- GOAL OF THE EXERCISE -
Nothing beyond the line containing "Schleifweg 21, 90409 Nürnberg" should be printed; print each line exactly from the first line of the listing below through it.

=== Section Start ===

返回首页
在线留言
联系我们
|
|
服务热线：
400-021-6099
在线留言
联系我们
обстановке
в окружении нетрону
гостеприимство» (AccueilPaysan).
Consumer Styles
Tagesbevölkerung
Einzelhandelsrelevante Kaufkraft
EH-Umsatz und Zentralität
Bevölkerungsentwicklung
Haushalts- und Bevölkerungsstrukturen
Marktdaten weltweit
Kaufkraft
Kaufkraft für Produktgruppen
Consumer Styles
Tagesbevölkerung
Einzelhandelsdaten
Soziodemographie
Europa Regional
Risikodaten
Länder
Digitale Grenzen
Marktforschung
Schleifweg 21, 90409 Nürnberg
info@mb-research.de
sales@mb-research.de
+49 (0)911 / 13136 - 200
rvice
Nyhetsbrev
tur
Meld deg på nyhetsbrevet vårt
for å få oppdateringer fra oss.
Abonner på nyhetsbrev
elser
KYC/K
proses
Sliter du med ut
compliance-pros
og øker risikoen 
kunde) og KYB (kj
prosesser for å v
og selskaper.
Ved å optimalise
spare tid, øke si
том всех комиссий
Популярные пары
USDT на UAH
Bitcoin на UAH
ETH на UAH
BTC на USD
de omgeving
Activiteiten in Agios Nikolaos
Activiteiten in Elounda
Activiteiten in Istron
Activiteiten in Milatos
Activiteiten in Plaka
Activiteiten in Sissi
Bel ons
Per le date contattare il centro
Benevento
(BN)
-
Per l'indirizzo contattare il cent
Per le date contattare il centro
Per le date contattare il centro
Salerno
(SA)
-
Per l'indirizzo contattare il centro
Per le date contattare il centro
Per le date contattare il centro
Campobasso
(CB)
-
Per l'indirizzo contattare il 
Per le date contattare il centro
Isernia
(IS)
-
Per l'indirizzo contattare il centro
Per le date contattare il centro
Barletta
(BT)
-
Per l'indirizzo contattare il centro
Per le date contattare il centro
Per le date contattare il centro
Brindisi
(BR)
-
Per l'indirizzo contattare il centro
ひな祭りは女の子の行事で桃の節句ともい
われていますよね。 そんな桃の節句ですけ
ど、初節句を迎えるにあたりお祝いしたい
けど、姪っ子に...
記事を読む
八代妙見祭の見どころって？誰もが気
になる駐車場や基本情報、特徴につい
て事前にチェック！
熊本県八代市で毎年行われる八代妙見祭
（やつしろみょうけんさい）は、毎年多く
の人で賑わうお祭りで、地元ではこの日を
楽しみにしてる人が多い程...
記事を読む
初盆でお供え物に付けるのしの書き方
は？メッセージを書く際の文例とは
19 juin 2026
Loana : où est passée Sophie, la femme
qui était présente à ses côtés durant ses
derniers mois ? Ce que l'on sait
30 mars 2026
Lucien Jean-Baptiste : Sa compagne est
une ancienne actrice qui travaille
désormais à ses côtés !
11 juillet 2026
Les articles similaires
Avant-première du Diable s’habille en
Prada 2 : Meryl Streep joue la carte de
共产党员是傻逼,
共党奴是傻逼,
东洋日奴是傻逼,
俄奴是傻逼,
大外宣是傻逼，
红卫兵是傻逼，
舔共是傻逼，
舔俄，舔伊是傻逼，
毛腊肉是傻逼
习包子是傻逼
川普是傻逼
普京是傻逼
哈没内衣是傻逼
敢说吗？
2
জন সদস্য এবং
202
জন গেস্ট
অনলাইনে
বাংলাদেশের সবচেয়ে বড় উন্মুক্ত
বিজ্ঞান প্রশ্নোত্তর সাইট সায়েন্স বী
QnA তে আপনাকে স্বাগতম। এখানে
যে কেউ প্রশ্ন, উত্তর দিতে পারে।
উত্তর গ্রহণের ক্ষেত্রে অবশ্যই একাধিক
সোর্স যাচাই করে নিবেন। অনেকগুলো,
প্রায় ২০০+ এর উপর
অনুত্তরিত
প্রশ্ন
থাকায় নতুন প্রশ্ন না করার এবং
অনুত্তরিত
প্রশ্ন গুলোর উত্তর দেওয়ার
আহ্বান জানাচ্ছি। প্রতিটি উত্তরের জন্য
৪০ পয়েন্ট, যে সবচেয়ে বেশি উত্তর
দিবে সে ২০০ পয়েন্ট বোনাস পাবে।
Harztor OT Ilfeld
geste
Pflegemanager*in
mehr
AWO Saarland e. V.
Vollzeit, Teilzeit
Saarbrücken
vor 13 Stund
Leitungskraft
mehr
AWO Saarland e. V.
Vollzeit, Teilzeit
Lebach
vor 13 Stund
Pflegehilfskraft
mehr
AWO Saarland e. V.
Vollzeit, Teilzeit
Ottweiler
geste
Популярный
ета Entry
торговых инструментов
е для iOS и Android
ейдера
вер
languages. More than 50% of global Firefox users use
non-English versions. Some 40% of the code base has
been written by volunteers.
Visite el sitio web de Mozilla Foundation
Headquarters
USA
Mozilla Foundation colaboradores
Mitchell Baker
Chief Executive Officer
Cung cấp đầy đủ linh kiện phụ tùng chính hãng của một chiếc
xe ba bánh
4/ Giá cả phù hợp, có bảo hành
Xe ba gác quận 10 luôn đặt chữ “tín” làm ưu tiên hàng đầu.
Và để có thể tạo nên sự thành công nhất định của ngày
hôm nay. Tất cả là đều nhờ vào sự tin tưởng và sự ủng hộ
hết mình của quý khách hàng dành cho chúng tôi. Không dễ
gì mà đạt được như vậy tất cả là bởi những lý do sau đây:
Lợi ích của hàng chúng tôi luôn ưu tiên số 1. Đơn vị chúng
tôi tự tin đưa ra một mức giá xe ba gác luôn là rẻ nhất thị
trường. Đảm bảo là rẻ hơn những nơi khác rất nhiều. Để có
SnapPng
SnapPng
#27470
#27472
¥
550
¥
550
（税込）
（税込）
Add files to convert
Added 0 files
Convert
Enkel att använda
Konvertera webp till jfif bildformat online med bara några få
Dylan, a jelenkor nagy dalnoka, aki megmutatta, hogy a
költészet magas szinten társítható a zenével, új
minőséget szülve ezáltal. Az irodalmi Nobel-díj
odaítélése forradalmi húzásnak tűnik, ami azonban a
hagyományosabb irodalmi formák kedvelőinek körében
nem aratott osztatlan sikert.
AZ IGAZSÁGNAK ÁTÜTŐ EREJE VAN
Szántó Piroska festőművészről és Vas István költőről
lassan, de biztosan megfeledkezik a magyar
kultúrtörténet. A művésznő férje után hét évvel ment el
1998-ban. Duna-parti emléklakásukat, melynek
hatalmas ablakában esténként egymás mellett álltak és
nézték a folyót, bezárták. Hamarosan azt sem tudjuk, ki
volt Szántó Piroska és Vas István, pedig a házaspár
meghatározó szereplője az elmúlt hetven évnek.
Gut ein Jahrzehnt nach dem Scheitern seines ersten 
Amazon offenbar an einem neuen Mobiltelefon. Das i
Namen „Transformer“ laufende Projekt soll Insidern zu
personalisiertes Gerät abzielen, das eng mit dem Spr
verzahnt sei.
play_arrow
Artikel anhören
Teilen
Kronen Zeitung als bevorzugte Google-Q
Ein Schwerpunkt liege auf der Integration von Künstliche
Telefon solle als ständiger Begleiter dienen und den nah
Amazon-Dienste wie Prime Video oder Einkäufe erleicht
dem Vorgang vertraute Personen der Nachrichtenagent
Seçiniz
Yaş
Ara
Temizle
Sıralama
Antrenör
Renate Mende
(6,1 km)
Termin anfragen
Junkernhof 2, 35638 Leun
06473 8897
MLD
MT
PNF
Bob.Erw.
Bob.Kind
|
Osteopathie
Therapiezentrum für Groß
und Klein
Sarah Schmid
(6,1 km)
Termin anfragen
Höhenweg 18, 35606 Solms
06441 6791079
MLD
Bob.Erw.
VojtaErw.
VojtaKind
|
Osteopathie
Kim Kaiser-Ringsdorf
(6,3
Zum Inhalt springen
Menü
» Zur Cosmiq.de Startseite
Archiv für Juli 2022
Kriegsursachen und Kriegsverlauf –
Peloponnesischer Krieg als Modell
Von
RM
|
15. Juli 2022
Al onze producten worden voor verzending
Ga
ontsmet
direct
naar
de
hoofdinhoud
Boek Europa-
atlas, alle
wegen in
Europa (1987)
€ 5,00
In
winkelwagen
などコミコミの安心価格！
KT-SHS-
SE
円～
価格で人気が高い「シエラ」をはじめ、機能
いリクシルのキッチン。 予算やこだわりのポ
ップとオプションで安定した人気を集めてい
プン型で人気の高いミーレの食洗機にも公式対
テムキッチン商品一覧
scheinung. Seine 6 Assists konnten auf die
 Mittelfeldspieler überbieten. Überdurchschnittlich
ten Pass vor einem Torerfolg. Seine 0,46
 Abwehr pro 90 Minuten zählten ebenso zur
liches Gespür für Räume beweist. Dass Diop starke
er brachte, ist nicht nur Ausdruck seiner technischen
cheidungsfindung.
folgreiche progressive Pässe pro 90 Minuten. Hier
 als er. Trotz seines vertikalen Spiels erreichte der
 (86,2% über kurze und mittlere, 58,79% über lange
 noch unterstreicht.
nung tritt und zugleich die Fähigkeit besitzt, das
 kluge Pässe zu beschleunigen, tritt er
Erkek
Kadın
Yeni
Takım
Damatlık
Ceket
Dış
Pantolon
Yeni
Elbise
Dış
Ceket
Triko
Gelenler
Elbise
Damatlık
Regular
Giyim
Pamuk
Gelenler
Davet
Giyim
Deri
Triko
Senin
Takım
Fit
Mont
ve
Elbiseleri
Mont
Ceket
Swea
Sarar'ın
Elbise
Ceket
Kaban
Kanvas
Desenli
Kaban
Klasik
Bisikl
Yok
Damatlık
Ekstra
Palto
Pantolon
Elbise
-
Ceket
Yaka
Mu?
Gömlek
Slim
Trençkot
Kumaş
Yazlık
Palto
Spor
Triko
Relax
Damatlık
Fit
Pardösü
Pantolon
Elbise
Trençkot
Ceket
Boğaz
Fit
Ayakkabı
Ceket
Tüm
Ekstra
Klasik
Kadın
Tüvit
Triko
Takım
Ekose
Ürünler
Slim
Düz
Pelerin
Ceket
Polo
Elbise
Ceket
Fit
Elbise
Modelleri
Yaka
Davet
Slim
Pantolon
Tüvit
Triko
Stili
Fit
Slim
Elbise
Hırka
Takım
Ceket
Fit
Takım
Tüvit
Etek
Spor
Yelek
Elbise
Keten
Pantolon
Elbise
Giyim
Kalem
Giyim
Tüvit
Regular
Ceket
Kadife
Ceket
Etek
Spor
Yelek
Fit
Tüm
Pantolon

=== Section End ===

- RESULT BELOW -
返回首页
在线留言
联系我们
|
|
服务热线：
400-021-6099
在线留言
联系我们
обстановке
в окружении нетрону
гостеприимство» (AccueilPaysan).
Consumer Styles
Tagesbevölkerung
Einzelhandelsrelevante Kaufkraft
EH-Umsatz und Zentralität
Bevölkerungsentwicklung
Haushalts- und Bevölkerungsstrukturen
Marktdaten weltweit
Kaufkraft
Kaufkraft für Produktgruppen
Consumer Styles
Tagesbevölkerung
Einzelhandelsdaten
Soziodemographie
Europa Regional
Risikodaten
Länder
Digitale Grenzen
Marktforschung
Schleifweg 21, 90409 Nürnberg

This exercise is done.